━━━━━ Page extract ━━━━━

# MFD Workbench fastening, & not be in the way of future hold down system.



## sawdustmaker1961 (Dec 19, 2020)

Hello to the group once again
So I'm putting down my MFD workbench top and I really don't know how far apart & how to space the fasteners to hold it down taking in to consideration that I want to either put t-track or dog holes in this one day. So I thought who better to ask than the lumber Jocks? What are the different opinions on dogs or tracks? & where should I screw this MFD down?


----------



## metolius (May 26, 2016)

Maybe this is a MFT vs T-slot table question ?

Assuming its to be an assembly table, I'll tip my hat towards a track table with a bunch of clampy t-track accessories.


----------



## therealSteveN (Oct 29, 2016)

I think you need to make the choice before going further. Plus what will you be screwing it down into, and what is the spacing for those members?

━━━━━

What is asked:
(A) Answer these about the workbench thread:
(i) What does the first poster want to add to the top someday?
(ii) For an assembly table, what does metolius favor?
(iii) What two things does therealSteveN ask about the screwing down?
(B) Go on with the workbench thread after its last post.
The lines after the workbench thread have nothing to do with it.

━━━━━ Records shown ━━━━━

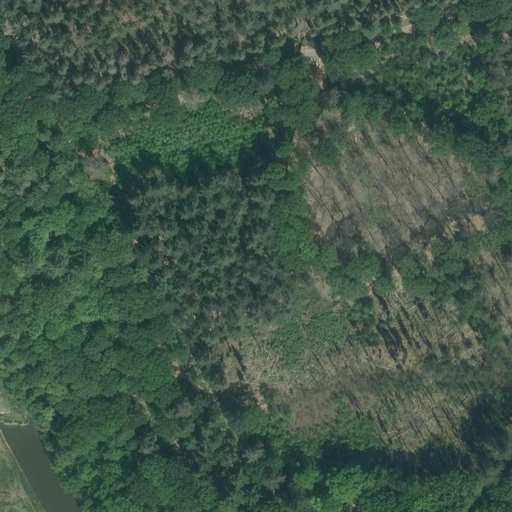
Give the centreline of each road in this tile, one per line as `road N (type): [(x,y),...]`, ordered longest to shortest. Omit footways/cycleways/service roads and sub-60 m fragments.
road 1 (track): [(0,25),(270,511)]
road 2 (track): [(511,3),(244,65),(226,85),(53,122)]
road 3 (track): [(254,484),(511,498)]
road 4 (track): [(511,205),(475,0)]
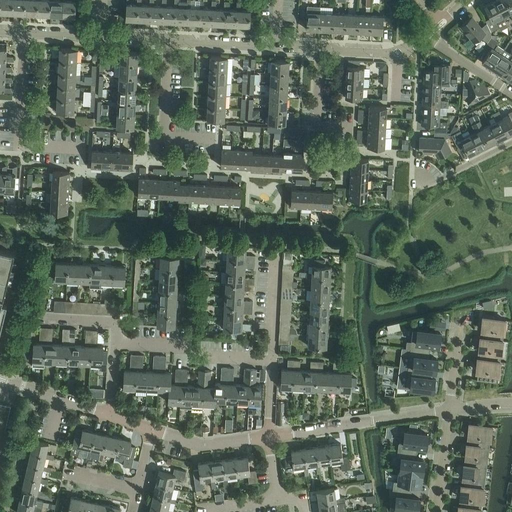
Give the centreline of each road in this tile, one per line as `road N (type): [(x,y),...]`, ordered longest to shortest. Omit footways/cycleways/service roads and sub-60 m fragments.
road 1 (residential): [(83,148),(19,145),(24,34)]
road 2 (residential): [(213,139),(164,137),(168,41)]
road 3 (residential): [(6,511),(34,390)]
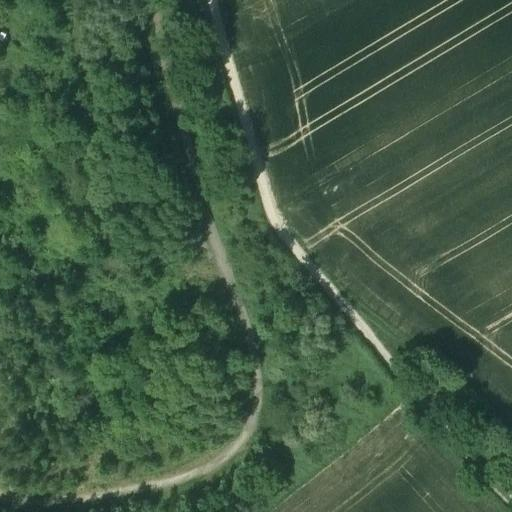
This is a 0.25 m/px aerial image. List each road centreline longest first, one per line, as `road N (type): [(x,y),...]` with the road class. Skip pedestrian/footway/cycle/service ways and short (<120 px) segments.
road 1 (track): [(137,0),(171,158),(246,324),(253,402),(235,455),(180,497),(129,511)]
road 2 (track): [(206,0),(275,231),(511,501)]
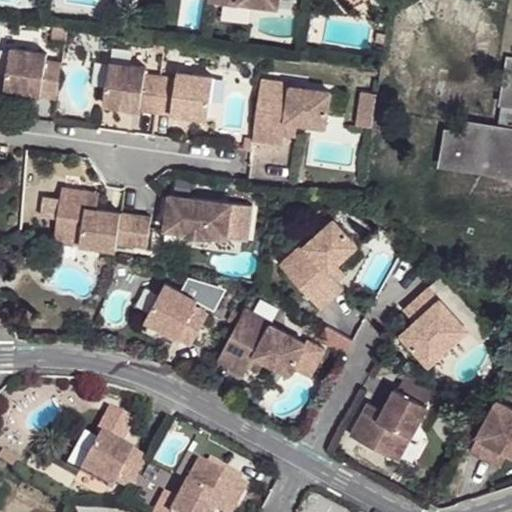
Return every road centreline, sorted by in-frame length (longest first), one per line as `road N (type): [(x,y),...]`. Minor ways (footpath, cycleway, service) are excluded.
road 1 (unclassified): [(0,354),(58,355),(148,377),(302,460)]
road 2 (unclassified): [(302,460),(368,338)]
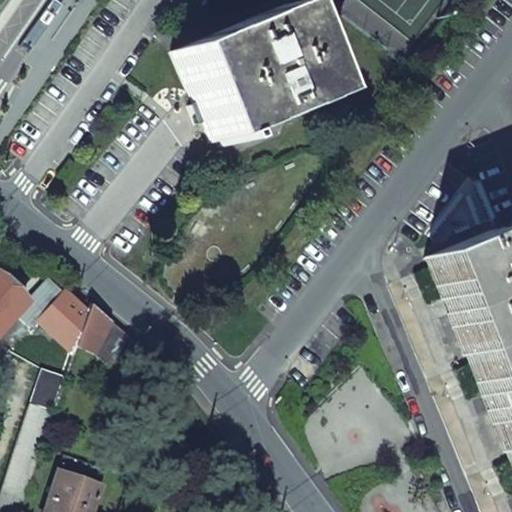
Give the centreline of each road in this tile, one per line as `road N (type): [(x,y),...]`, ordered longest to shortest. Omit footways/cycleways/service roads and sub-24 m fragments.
road 1 (residential): [(511,33),(357,249),(232,405)]
road 2 (residential): [(0,201),(202,367),(232,405)]
road 3 (residential): [(232,405),(316,511)]
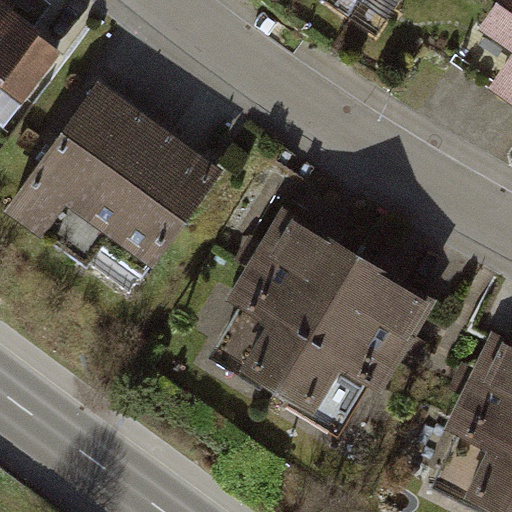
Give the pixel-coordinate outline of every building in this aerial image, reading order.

━━━━━

Answers provided:
(A)
(i) Either t-track or dog holes.
(ii) A track table with a bunch of clampy t-track accessories.
(iii) What the top will be screwed down into, and the spacing of those members.

(B)
----------



## sawdustmaker1961 (Dec 19, 2020)

It's got 3/4 A/C ply under it.


----------



## sawdustmaker1961 (Dec 19, 2020)

I just decided on dog holes, guess I better do some research about how they lay out on the bench, I've built some nice things, I've just never had any thing else but saw horses & Plywood.


----------



## metolius (May 26, 2016)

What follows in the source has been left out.